U.K. Spies Turn Your Cell Phone Into a Bug in Tech War on Terrorby
GCHQ agency sued by Internet companies over computer hacking
Government says hacking key to avert Paris-style attacks
British spies fighting Paris-style terror attacks deploy cyber-snooping technology that turns your smartphone into a mobile bug, privacy campaigners warned at a London trial into allegations the U.K. tramples on citizens’ rights.
The hacking technique, described as computer and network exploitation by Britain’s Government Communications Headquarters, is so effective that having a smartphone is akin to "carrying around a bug with you," Ben Jaffey, a lawyer representing an advocacy group and not-for-profit Internet hosting services, said at the start of the privacy trial.
"CNE can achieve results that are at least as intrusive as if the targeted individual were to have his house bugged, his home searched, his communications intercepted and a tracking device fitted to his person," Jaffey said in court documents on behalf of seven companies, including U.K.-based GreenNet Ltd., Seattle-based Riseup Networks and the Chaos Computer Club, a hackers collective.
Governments and courts across the world are grappling with how to balance the right to privacy with the need to protect national security in the wake of Islamist terror attacks such as last month’s bloodbath in Paris that claimed the lives of 130 people.
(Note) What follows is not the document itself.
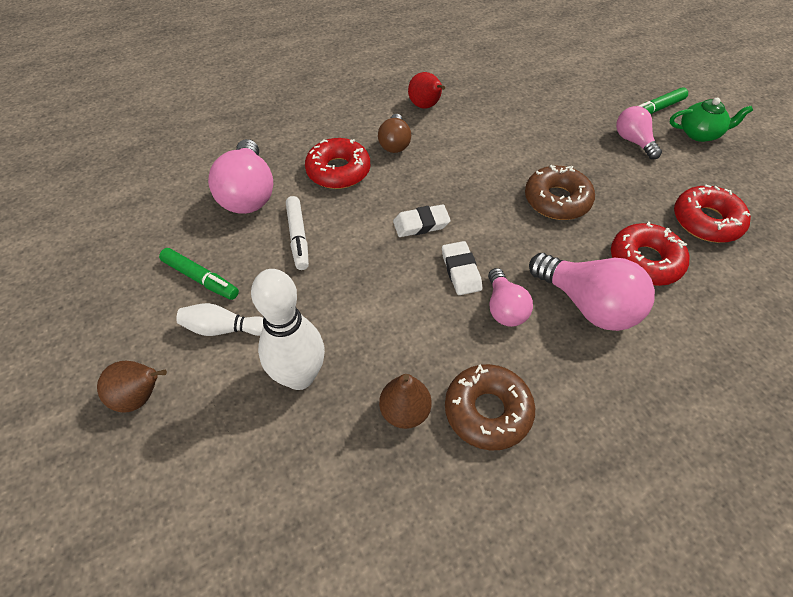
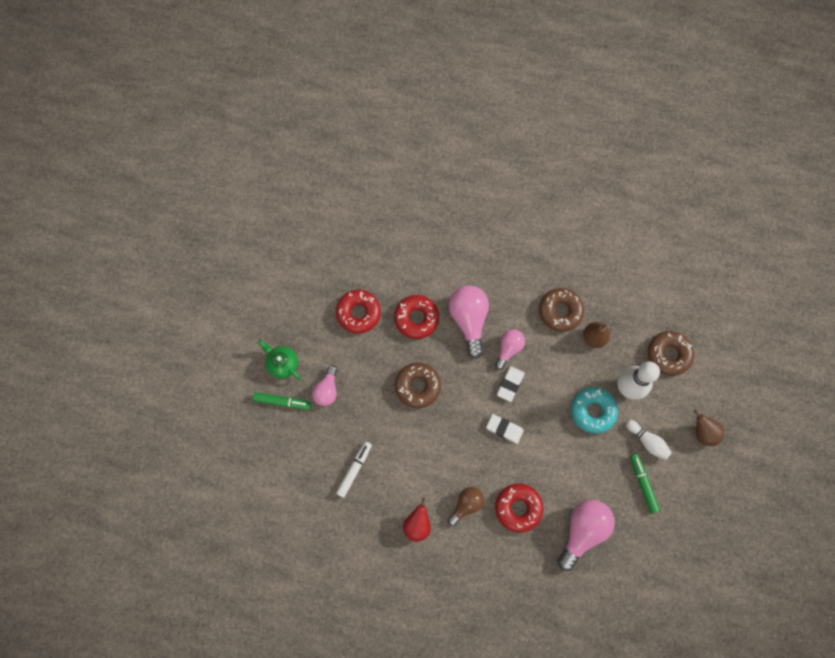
camera: 140 degrees left, 20 degrees up
(265, 477) = (668, 354): none -> brown donut
(298, 237) = (575, 473): white marker -> white marker (354, 470)
(328, 313) = (593, 411): none -> turquoise donut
The clamor for curbs on spying gathered pace following leaks by former U.S. National Security Agency contractor Edward Snowden.
GCHQ confirmed it carries out CNE operations in the U.K. and abroad to counter the increased threat of a terrorist attack and to protect "its citizens in a digital age." The authorities aren’t involved in any unlawful and indiscriminate mass surveillance, it said in court filings.
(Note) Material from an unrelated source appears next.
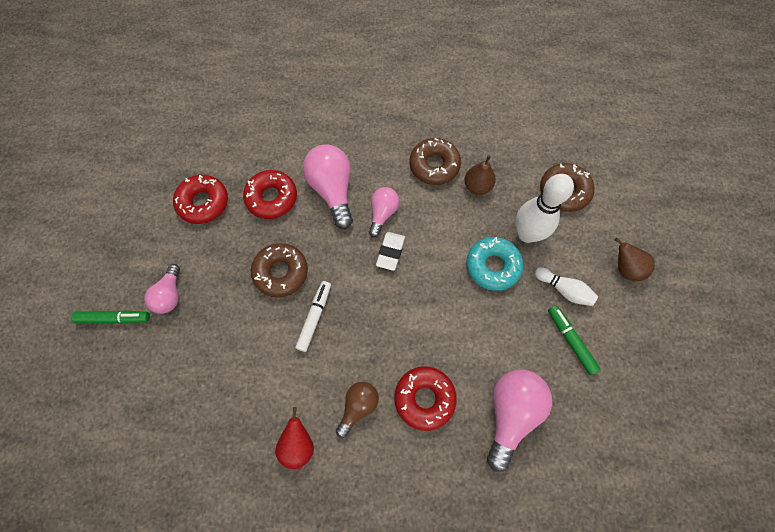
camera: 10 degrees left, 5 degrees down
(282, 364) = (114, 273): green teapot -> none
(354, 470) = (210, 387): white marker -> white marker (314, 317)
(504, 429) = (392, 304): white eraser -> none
"GCHQ and the other intelligence agencies must develop innovative and agile technical capabilities to meet these serious national security challenges,” U.K. government lawyer James Eadie said in court documents. “CNE is one such capability,” he said. "Its importance relative to GCHQ’s overall capabilities has been increasing in recent years and is likely to increase further."
This is the first time Internet hosts have gone to court over government spying, according to Privacy International, an advocacy group set up to protect the public from government surveillance involved in the case.